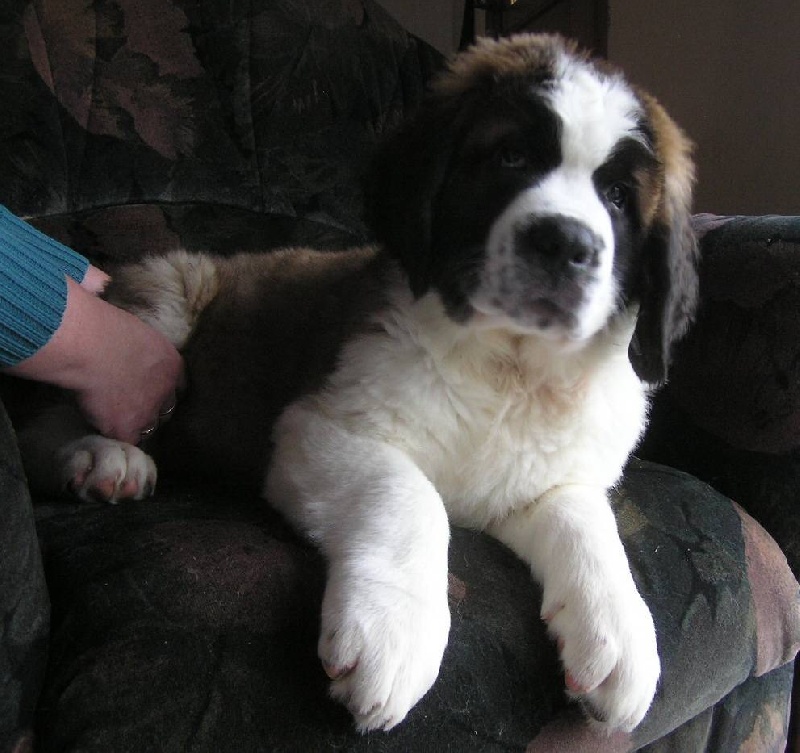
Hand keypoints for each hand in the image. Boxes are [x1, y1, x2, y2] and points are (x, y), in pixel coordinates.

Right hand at [7, 272, 183, 444]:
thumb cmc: (99, 319)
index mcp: (171, 361)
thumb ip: (118, 303)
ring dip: (137, 423)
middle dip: (155, 407)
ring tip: (121, 418)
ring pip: (150, 425)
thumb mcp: (121, 307)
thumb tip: (97, 279)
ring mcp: (149, 410)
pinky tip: (104, 428)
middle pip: (168, 407)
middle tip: (136, 405)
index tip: (153, 386)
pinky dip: (114, 434)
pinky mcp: (127, 426)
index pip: (178, 382)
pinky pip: (126, 438)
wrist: (90, 343)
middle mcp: (167, 388)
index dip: (165, 386)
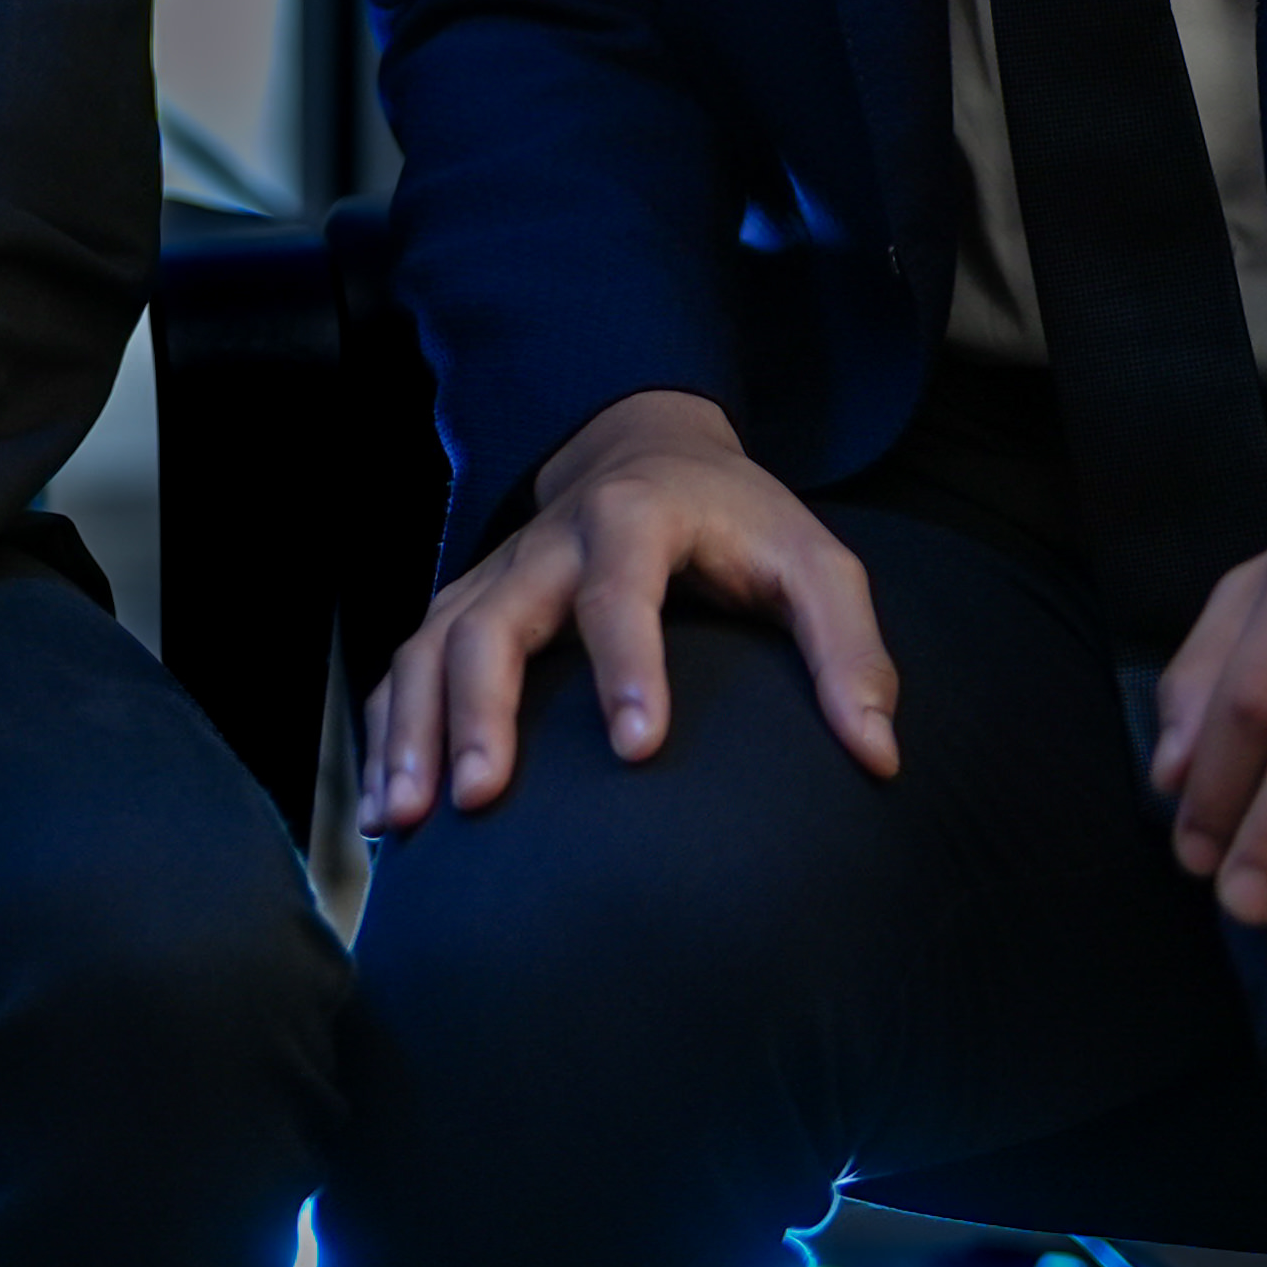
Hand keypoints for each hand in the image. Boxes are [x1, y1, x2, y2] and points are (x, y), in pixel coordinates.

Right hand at [361, 387, 902, 833]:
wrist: (644, 449)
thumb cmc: (741, 521)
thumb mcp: (816, 563)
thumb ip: (851, 650)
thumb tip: (878, 756)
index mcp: (633, 520)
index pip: (620, 591)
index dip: (626, 666)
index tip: (636, 749)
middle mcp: (543, 544)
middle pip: (491, 621)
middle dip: (479, 711)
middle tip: (482, 797)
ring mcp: (492, 575)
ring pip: (428, 645)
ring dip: (410, 730)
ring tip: (407, 817)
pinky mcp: (463, 605)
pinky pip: (407, 664)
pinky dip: (387, 731)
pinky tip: (387, 808)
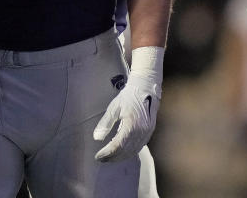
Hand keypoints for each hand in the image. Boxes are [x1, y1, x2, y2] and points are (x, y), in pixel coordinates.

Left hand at [93, 47, 162, 161]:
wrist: (146, 88)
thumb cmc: (128, 96)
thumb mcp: (114, 107)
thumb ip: (105, 123)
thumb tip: (96, 138)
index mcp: (132, 125)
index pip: (118, 145)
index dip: (107, 153)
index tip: (98, 156)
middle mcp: (141, 131)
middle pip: (125, 151)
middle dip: (112, 157)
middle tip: (101, 159)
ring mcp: (147, 133)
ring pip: (133, 151)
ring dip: (120, 157)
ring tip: (109, 158)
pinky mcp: (149, 132)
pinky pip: (138, 147)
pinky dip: (129, 152)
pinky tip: (121, 152)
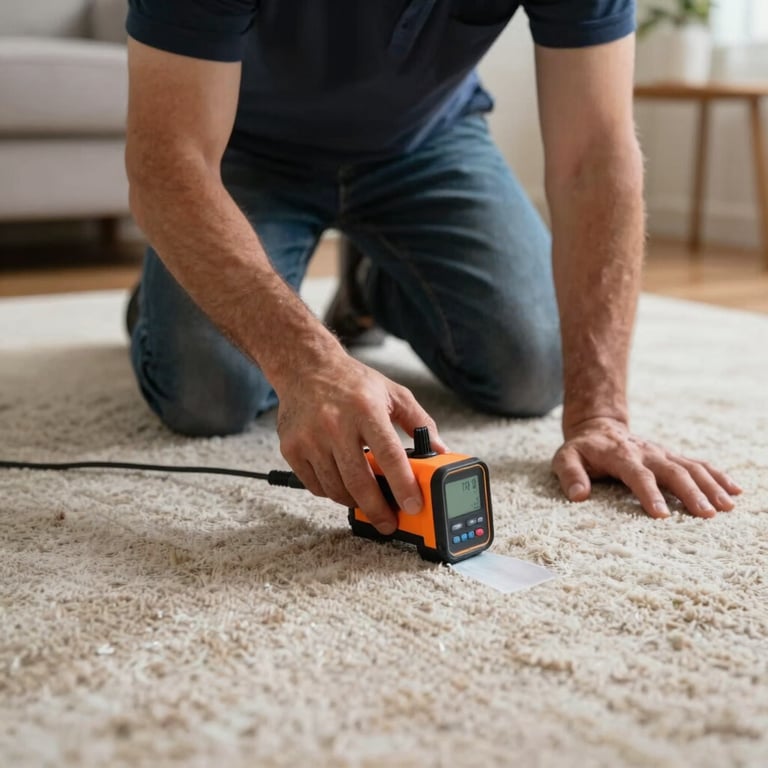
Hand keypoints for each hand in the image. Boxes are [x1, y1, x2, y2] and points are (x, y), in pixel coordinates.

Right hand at [275, 349, 445, 533]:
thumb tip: (439, 450)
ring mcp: (310, 438)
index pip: (389, 456)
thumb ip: (419, 422)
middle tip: (389, 522)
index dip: (403, 485)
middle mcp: (335, 424)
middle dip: (378, 510)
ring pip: (336, 489)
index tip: (413, 505)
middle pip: (359, 481)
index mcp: (365, 409)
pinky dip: (332, 492)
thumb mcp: (393, 393)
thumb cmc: (352, 382)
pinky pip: (315, 486)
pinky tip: (343, 486)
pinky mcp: (291, 448)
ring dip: (355, 502)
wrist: (306, 368)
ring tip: (368, 501)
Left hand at [552, 416, 741, 517]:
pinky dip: (717, 476)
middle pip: (672, 471)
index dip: (649, 494)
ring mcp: (662, 454)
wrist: (598, 427)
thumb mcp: (565, 458)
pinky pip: (698, 464)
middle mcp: (646, 453)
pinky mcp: (672, 457)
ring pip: (691, 467)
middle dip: (690, 492)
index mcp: (620, 455)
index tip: (661, 515)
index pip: (637, 475)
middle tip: (707, 515)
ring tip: (727, 507)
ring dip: (710, 486)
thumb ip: (570, 475)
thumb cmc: (581, 449)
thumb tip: (578, 496)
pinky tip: (735, 491)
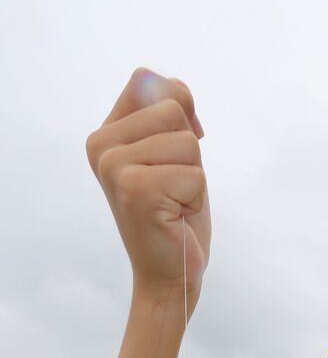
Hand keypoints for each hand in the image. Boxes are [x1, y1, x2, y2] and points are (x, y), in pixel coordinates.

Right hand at [86, 68, 210, 304]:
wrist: (169, 275)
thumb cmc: (175, 214)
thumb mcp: (174, 153)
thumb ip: (171, 110)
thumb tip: (178, 89)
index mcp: (104, 134)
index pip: (148, 81)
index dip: (179, 108)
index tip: (175, 154)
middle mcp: (101, 147)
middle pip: (172, 109)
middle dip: (189, 151)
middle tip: (174, 188)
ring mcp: (115, 167)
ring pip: (187, 141)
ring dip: (193, 175)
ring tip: (174, 202)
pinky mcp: (136, 189)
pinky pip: (195, 174)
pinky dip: (196, 198)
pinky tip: (175, 217)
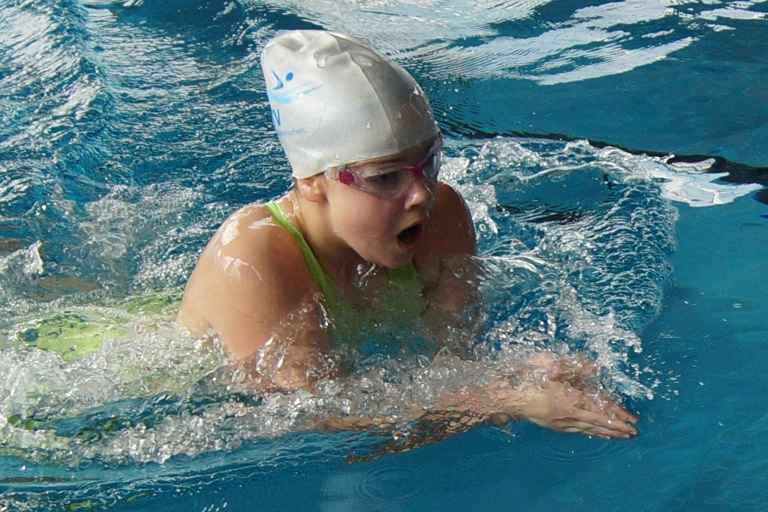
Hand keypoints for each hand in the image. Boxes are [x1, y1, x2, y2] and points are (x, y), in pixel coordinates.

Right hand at [495, 353, 638, 438]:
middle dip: (617, 428)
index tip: (632, 420)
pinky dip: (591, 432)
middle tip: (633, 434)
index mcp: (569, 400)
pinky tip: (597, 434)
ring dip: (607, 433)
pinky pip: (578, 431)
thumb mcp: (549, 364)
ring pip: (589, 429)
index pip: (600, 409)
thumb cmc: (527, 377)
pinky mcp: (554, 426)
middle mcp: (568, 415)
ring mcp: (560, 423)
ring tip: (621, 437)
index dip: (617, 414)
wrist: (507, 396)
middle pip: (598, 423)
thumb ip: (573, 365)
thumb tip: (596, 367)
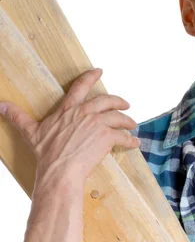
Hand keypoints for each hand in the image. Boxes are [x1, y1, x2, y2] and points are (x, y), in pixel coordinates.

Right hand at [0, 67, 140, 184]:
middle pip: (107, 100)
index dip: (90, 77)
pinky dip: (130, 139)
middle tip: (126, 104)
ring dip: (127, 120)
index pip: (80, 87)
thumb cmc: (46, 153)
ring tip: (132, 124)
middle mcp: (85, 113)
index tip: (99, 71)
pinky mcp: (107, 138)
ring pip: (118, 117)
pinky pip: (123, 136)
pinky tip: (135, 142)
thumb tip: (0, 105)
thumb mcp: (30, 132)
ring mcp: (97, 124)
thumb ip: (18, 116)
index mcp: (68, 110)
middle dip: (118, 101)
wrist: (60, 170)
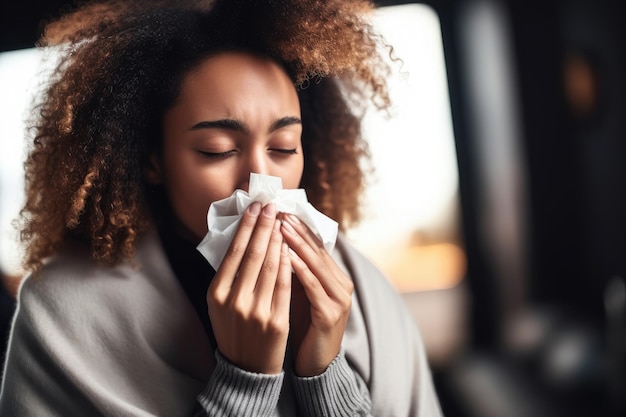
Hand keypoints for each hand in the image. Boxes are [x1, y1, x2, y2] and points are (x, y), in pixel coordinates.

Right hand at [206, 202, 291, 373]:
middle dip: (263, 226)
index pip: (233, 252)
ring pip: (268, 267)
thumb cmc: (234, 330)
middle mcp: (233, 301)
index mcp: (215, 294)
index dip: (246, 227)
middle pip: (251, 254)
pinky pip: (283, 286)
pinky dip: (287, 264)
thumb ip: (228, 276)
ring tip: (282, 220)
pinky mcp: (276, 322)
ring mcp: (255, 312)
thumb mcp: (219, 305)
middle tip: (271, 205)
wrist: (246, 370)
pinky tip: (290, 248)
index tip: (255, 207)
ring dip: (276, 239)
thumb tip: (242, 238)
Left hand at [280, 214, 353, 375]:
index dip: (299, 227)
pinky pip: (313, 287)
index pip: (316, 245)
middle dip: (296, 230)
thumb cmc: (304, 326)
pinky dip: (299, 270)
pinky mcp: (330, 314)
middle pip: (317, 250)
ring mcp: (338, 299)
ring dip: (297, 244)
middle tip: (279, 211)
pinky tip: (287, 257)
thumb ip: (294, 270)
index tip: (280, 210)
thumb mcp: (300, 293)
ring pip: (316, 264)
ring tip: (281, 227)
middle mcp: (342, 284)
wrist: (315, 365)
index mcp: (335, 277)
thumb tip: (274, 240)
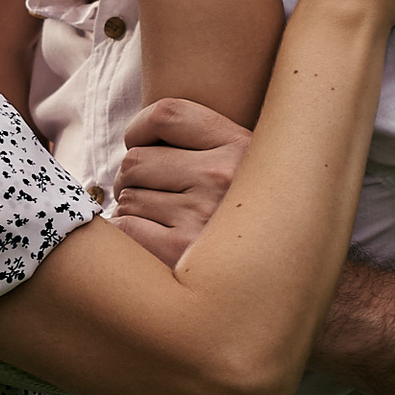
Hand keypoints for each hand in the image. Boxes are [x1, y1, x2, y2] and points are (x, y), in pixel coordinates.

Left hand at [111, 99, 252, 269]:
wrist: (268, 280)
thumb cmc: (251, 223)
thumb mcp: (248, 172)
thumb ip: (208, 147)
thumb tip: (137, 142)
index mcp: (239, 146)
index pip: (166, 114)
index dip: (139, 129)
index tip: (141, 145)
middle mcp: (222, 176)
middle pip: (136, 160)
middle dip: (130, 180)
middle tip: (146, 196)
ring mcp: (201, 215)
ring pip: (128, 198)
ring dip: (131, 212)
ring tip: (158, 225)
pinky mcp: (179, 252)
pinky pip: (125, 228)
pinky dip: (126, 237)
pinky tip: (149, 244)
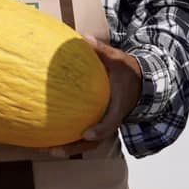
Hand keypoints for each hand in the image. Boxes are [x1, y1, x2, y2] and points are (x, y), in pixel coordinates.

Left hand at [49, 38, 140, 157]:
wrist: (141, 82)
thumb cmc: (127, 71)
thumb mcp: (119, 59)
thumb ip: (103, 50)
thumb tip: (84, 37)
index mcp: (118, 106)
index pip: (111, 122)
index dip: (99, 130)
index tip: (85, 133)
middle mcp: (112, 119)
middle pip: (95, 141)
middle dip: (75, 148)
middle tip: (54, 150)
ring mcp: (105, 124)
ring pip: (89, 143)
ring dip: (70, 148)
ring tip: (47, 150)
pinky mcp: (99, 123)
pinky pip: (85, 136)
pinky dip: (70, 139)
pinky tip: (50, 138)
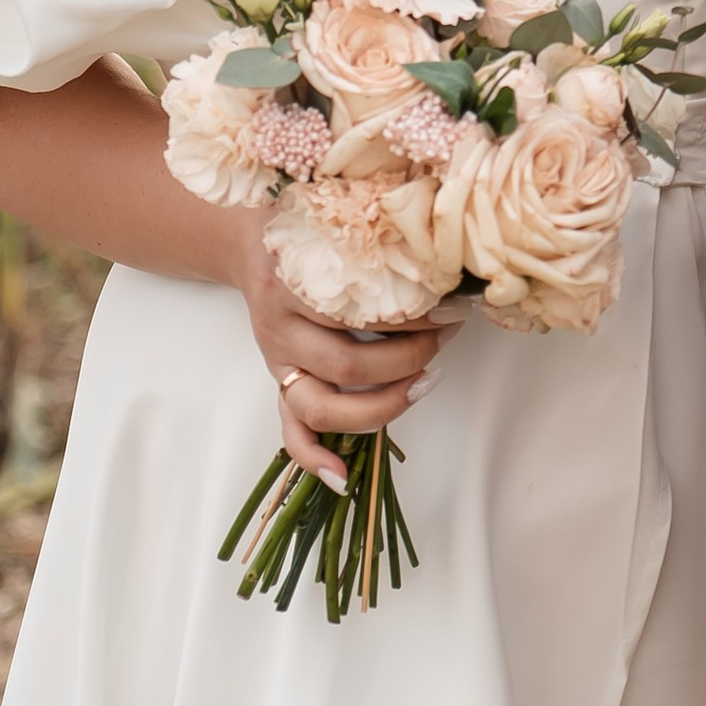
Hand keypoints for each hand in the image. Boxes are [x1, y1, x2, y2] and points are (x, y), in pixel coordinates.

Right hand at [231, 215, 459, 488]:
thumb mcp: (338, 228)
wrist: (251, 244)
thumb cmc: (310, 234)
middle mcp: (280, 328)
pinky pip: (290, 432)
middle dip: (408, 357)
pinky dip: (314, 458)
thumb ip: (381, 245)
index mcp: (293, 282)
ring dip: (383, 403)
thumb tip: (452, 266)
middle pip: (346, 362)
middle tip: (446, 336)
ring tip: (427, 380)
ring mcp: (277, 361)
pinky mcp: (278, 384)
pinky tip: (343, 477)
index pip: (358, 310)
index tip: (454, 306)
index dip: (413, 315)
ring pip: (323, 403)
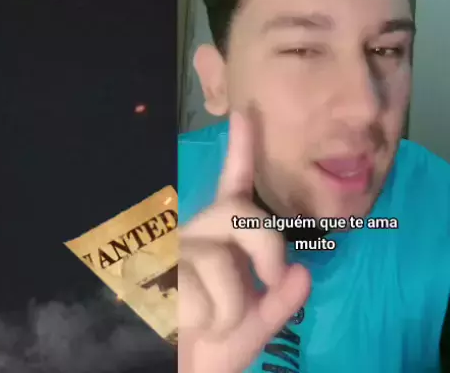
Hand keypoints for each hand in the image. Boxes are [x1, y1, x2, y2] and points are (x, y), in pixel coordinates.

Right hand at [178, 111, 311, 372]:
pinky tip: (190, 323)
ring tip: (216, 322)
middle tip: (271, 281)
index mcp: (221, 238)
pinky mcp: (157, 274)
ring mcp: (174, 252)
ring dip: (233, 306)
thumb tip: (303, 272)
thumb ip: (281, 301)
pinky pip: (201, 293)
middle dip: (267, 247)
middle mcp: (196, 234)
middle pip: (240, 213)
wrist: (179, 369)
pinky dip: (212, 320)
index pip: (233, 187)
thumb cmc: (213, 342)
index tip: (246, 113)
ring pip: (221, 262)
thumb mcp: (256, 325)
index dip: (241, 150)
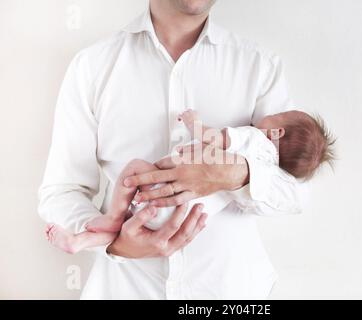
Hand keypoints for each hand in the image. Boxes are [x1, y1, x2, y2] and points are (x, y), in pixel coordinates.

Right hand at [107, 203, 206, 258]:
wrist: (124, 250)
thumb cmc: (126, 237)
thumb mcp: (128, 226)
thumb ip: (141, 217)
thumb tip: (154, 207)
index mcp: (156, 242)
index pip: (174, 226)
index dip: (181, 213)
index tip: (184, 201)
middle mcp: (165, 248)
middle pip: (185, 233)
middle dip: (194, 219)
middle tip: (200, 206)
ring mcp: (169, 250)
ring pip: (188, 238)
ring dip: (197, 226)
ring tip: (204, 214)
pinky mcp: (171, 249)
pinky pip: (186, 241)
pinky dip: (194, 232)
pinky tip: (201, 224)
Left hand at [124, 145, 249, 206]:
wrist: (232, 171)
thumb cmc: (218, 156)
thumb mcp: (206, 142)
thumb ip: (192, 138)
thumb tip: (182, 135)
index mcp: (184, 160)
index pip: (162, 163)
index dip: (150, 167)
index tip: (139, 169)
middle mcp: (183, 174)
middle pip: (157, 178)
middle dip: (140, 181)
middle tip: (125, 183)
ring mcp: (188, 186)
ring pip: (164, 192)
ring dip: (150, 195)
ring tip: (137, 199)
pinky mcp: (193, 194)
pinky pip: (176, 201)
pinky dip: (165, 204)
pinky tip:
☆ ☆ ☆ ☆
PROMPT —
Filter the listing above for the string "Right" and copy every matching line.

WORKED SOLUTION —
Right hand at [7, 272, 183, 444]:
Right hand at [361, 387, 902, 833]:
Right hand at [275, 349, 445, 533]:
Right hand at [86, 68, 210, 304]:
Right hand at [495, 353, 638, 438]:
Right hand at [0, 67, 140, 184]:
Right hand at [206, 202, 291, 373]:
Right hand at [231, 215, 459, 488]:
Right hand at [178, 111, 311, 372]:
Right hand at [107, 203, 206, 258]:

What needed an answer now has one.